Tra tradizione e manualità: imparare a fare le orecchiette con le “regine” di Grottaglie
Oltre a gustare le specialità, chi parteciperà potrà mettersi alla prova con laboratori pratici per imparare a preparare le orecchiette. A guidare i corsi ci saranno due figure simbolo della tradizione locale: Nunzia Caputo, conosciuta come la “Regina delle Orecchiette”, e Aurelia Arces, detta Zia Lella, custode delle ricette autentiche di Grottaglie. La loro presenza dà un valore in più all’evento, mettendo in luce il lavoro di chi tiene viva la cultura gastronomica del territorio.
Non mancherà inoltre uno spazio dedicato alle conserve pugliesi, un tempo fondamentali per conservare i prodotti di stagione. Sarà l’occasione per scoprire i metodi tradizionali e degustare specialità come carciofini sott’olio e lampascioni, esempi di come la cucina mediterranea sappia valorizzare ogni ingrediente e ridurre gli sprechi.
Musica, spettacoli e premi: l’atmosfera che avvolge “Orecchiette nelle ‘nchiosce”
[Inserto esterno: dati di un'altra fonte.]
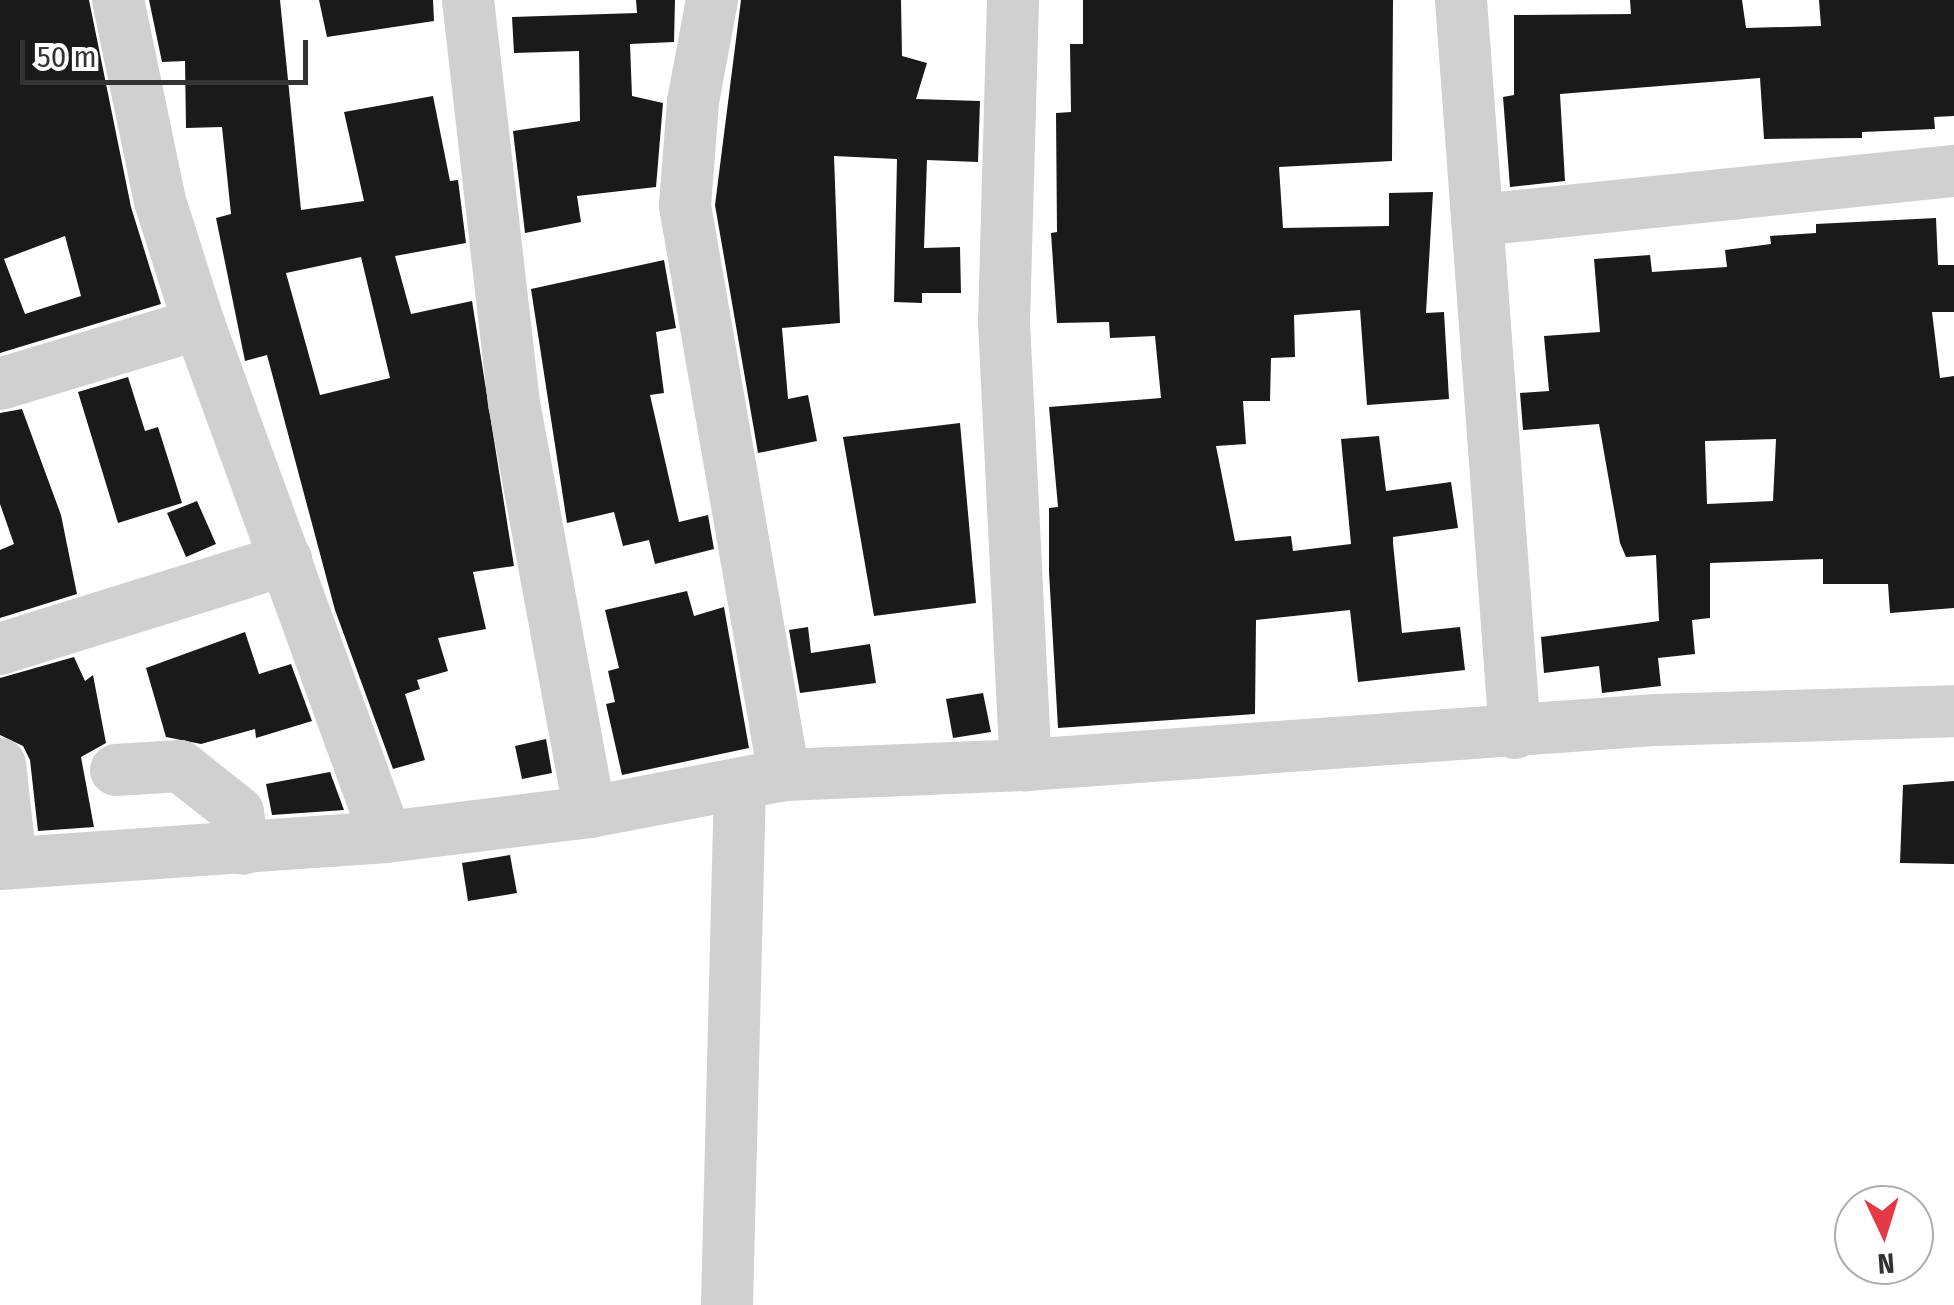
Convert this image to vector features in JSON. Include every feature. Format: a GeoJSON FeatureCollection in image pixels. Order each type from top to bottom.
{"type":"FeatureCollection","features":[{"type":"Feature","properties":{"kind":"street"},"geometry":{"type":"LineString","coordinates":[[118,0],[160,201],[199,324],[386,837]]}},
{"type":"Feature","properties":{"kind":"street"},"geometry":{"type":"LineString","coordinates":[[468,0],[514,403],[590,812]]}},
{"type":"Feature","properties":{"kind":"street"},"geometry":{"type":"LineString","coordinates":[[712,0],[693,102],[686,206],[762,781],[727,1305]]}},
{"type":"Feature","properties":{"kind":"street"},"geometry":{"type":"LineString","coordinates":[[1013,0],[1004,322],[1026,765]]}},
{"type":"Feature","properties":{"kind":"street"},"geometry":{"type":"LineString","coordinates":[[1461,0],[1515,733]]}},
{"type":"Feature","properties":{"kind":"street"},"geometry":{"type":"LineString","coordinates":[[1480,220],[1954,171]]}},
{"type":"Feature","properties":{"kind":"street"},"geometry":{"type":"LineString","coordinates":[[3,375],[199,324]]}},
{"type":"Feature","properties":{"kind":"street"},"geometry":{"type":"LineString","coordinates":[[0,649],[286,560]]}},
{"type":"Feature","properties":{"kind":"street"},"geometry":{"type":"LineString","coordinates":[[0,764],[5,863],[386,837],[590,812],[762,781],[1515,733],[1656,720],[1954,712]]}},
{"type":"Feature","properties":{"kind":"street"},"geometry":{"type":"LineString","coordinates":[[116,770],[180,766],[238,812],[244,849]]}},
{"type":"Feature","properties":{"kind":"building"},"geometry":{"type":"Polygon","coordinates":[[[0,0],[89,0],[131,207],[161,304],[0,353],[0,0]],[[65,236],[4,259],[25,314],[81,296],[65,236]]]}},
{"type":"Feature","properties":{"kind":"building"},"geometry":{"type":"Polygon","coordinates":[[[149,0],[280,0],[301,210],[364,201],[344,112],[433,96],[450,181],[458,180],[466,243],[395,256],[411,314],[472,301],[514,566],[473,572],[486,629],[438,638],[448,671],[417,680],[420,689],[405,694],[425,760],[393,769],[335,610],[267,355],[245,361],[216,218],[231,214],[222,127],[186,128],[185,61],[162,62],[149,0]],[[361,257],[286,273],[320,395],[390,378],[361,257]]]}},
{"type":"Feature","properties":{"kind":"building"},"geometry":{"type":"Polygon","coordinates":[[[319,0],[433,0],[434,21],[327,37],[319,0]]]}},
{"type":"Feature","properties":{"kind":"building"},"geometry":{"type":"Polygon","coordinates":[[[636,0],[675,0],[674,42],[630,44],[632,96],[663,103],[656,187],[577,196],[581,222],[525,233],[513,131],[580,121],[579,51],[514,53],[512,17],[637,13],[636,0]]]}},
{"type":"Feature","properties":{"kind":"building"},"geometry":{"type":"Polygon","coordinates":[[[741,0],[901,0],[902,56],[927,63],[916,99],[980,101],[978,162],[927,160],[924,248],[960,247],[961,293],[922,293],[922,303],[894,302],[897,159],[834,156],[840,323],[782,328],[788,399],[808,395],[817,441],[758,453],[715,205],[741,0]]]}},
{"type":"Feature","properties":{"kind":"building"},"geometry":{"type":"Polygon","coordinates":[[[1083,0],[1393,0],[1392,161],[1279,167],[1283,228],[1389,226],[1389,193],[1433,192],[1426,313],[1444,312],[1449,399],[1367,405],[1360,310],[1294,315],[1295,357],[1271,358],[1270,401],[1243,401],[1246,444],[1216,446],[1235,541],[1291,536],[1293,551],[1351,544],[1341,439],[1379,436],[1386,491],[1451,482],[1458,528],[1393,537],[1393,543],[1402,633],[1460,627],[1465,670],[1358,682],[1350,610],[1256,620],[1255,714],[1058,728],[1049,508],[1058,507],[1049,407],[1161,398],[1155,336],[1110,338],[1109,322],[1057,323],[1051,233],[1057,232],[1056,113],[1071,112],[1070,44],[1083,44],[1083,0]]]}},
{"type":"Feature","properties":{"kind":"building"},"geometry":{"type":"Polygon","coordinates":[[[1630,0],[1742,0],[1746,28],[1821,26],[1819,0],[1954,0],[1954,116],[1934,117],[1935,129],[1862,132],[1862,138],[1764,139],[1760,78],[1560,94],[1565,181],[1510,187],[1503,97],[1514,95],[1514,15],[1631,14],[1630,0]]]}},
{"type":"Feature","properties":{"kind":"building"},"geometry":{"type":"Polygon","coordinates":[[[1936,218],[1938,265],[1954,265],[1954,312],[1932,312],[1940,378],[1954,376],[1954,608],[1890,613],[1888,584],[1823,584],[1823,559],[1710,563],[1710,618],[1692,620],[1695,654],[1658,658],[1661,686],[1602,693],[1599,666],[1544,673],[1541,637],[1659,621],[1656,555],[1626,557],[1620,543],[1599,424],[1523,430],[1520,393],[1549,391],[1544,336],[1600,332],[1594,259],[1650,255],[1652,272],[1727,267],[1725,250],[1771,244],[1770,236],[1816,233],[1816,224],[1936,218]],[[1776,439],[1705,441],[1707,504],[1773,501],[1776,439]]]}},
{"type":"Feature","properties":{"kind":"building"},"geometry":{"type":"Polygon","coordinates":[[[664,260],[676,328],[656,332],[664,393],[650,395],[679,522],[708,515],[714,549],[655,564],[649,540],[623,546],[614,512],[567,523],[531,289],[664,260]]]}},
{"type":"Feature","properties":{"kind":"building"},"geometry":{"type":"Polygon","coordinates":[[[128,377],[145,431],[158,427],[182,503],[118,523],[78,392],[128,377]]]}},
{"type":"Feature","properties":{"kind":"building"},"geometry":{"type":"Polygon","coordinates":[[[22,409],[61,515],[77,594],[0,618],[0,550],[14,544],[0,504],[0,413],[22,409]]]}},
{"type":"Feature","properties":{"kind":"building"},"geometry":{"type":"Polygon","coordinates":[[[960,423],[976,603],[874,616],[843,437],[960,423]]]}},
{"type":"Feature","properties":{"kind":"building"},"geometry":{"type":"Polygon","coordinates":[[[197,501],[216,544],[186,557],[167,513],[197,501]]]}},
{"type":"Feature","properties":{"kind":"building"},"geometry":{"type":"Polygon","coordinates":[[[687,591],[694,616],[724,607],[749,748],[622,775],[606,704],[615,702],[608,671],[619,668],[605,610],[687,591]]]}},
{"type":"Feature","properties":{"kind":"building"},"geometry":{"type":"Polygon","coordinates":[[[808,627],[811,653],[870,644],[876,683],[800,693],[789,630],[808,627]]]}},
{"type":"Feature","properties":{"kind":"building"},"geometry":{"type":"Polygon","coordinates":[[[245,632],[259,674],[291,664],[312,721],[256,738],[255,729],[201,744],[166,737],[146,668],[245,632]]]}},
{"type":"Feature","properties":{"kind":"building"},"geometry":{"type":"Polygon","coordinates":[[[74,657],[85,681],[93,675],[106,743],[81,757],[94,827],[38,831],[30,760],[23,746],[0,735],[0,678],[74,657]]]}},
{"type":"Feature","properties":{"kind":"building"},"geometry":{"type":"Polygon","coordinates":[[[983,693],[991,732],[953,738],[946,699],[983,693]]]}},
{"type":"Feature","properties":{"kind":"building"},"geometry":{"type":"Polygon","coordinates":[[[546,739],[552,773],[522,779],[515,746],[546,739]]]}},
{"type":"Feature","properties":{"kind":"building"},"geometry":{"type":"Polygon","coordinates":[[[330,772],[344,810],[272,815],[266,784],[330,772]]]}},
{"type":"Feature","properties":{"kind":"building"},"geometry":{"type":"Polygon","coordinates":[[[1954,781],[1954,864],[1900,863],[1903,785],[1954,781]]]}},
{"type":"Feature","properties":{"kind":"building"},"geometry":{"type":"Polygon","coordinates":[[[510,855],[517,893],[468,901],[462,863],[510,855]]]}}]}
L’evento non si limita al cibo, ma coinvolge tutti i sensi. Le vie di Grottaglie si animeranno con musica dal vivo e spettacoli itineranti, che accompagneranno i partecipanti durante le cene all’aperto. Artisti di strada arricchiranno il percorso, creando un clima di festa e convivialità che rende l’appuntamento anche un momento culturale e sociale.
I piatti in gara saranno valutati con due premi: uno deciso dal pubblico tramite QR Code, l’altro dalla giuria tecnica. Questo sistema doppio assicura trasparenza e partecipazione, dando voce sia ai commensali sia agli esperti. Un modo per sostenere la creatività dei cuochi e far emergere le eccellenze locali.
I protagonisti dietro le quinte: istituzioni e produttori a sostegno della tradizione
L’organizzazione di “Orecchiette nelle ‘nchiosce – On the Road” è nelle mani dell’Associazione Le Idee non Mancano APS, attiva nella promozione culturale a Grottaglie. Il patrocinio del Comune e della Pro Loco sottolinea il legame con il territorio e la volontà di promuovere non solo la cucina, ma anche l’identità culturale della città.
Fondamentale è anche la collaborazione con il Pastificio Maffei, che fornisce le orecchiette usate durante la festa. Questo rapporto con i produttori locali garantisce qualità e continuità a una tradizione che punta sulla pasta genuina e artigianale. La sinergia tra istituzioni, associazioni e imprese crea un modello virtuoso per valorizzare il patrimonio gastronomico pugliese.
Grottaglie si prepara così a due serate all’insegna del gusto, della cultura e della convivialità, confermandosi tappa imprescindibile per chi vuole scoprire l’anima autentica del Tacco d’Italia.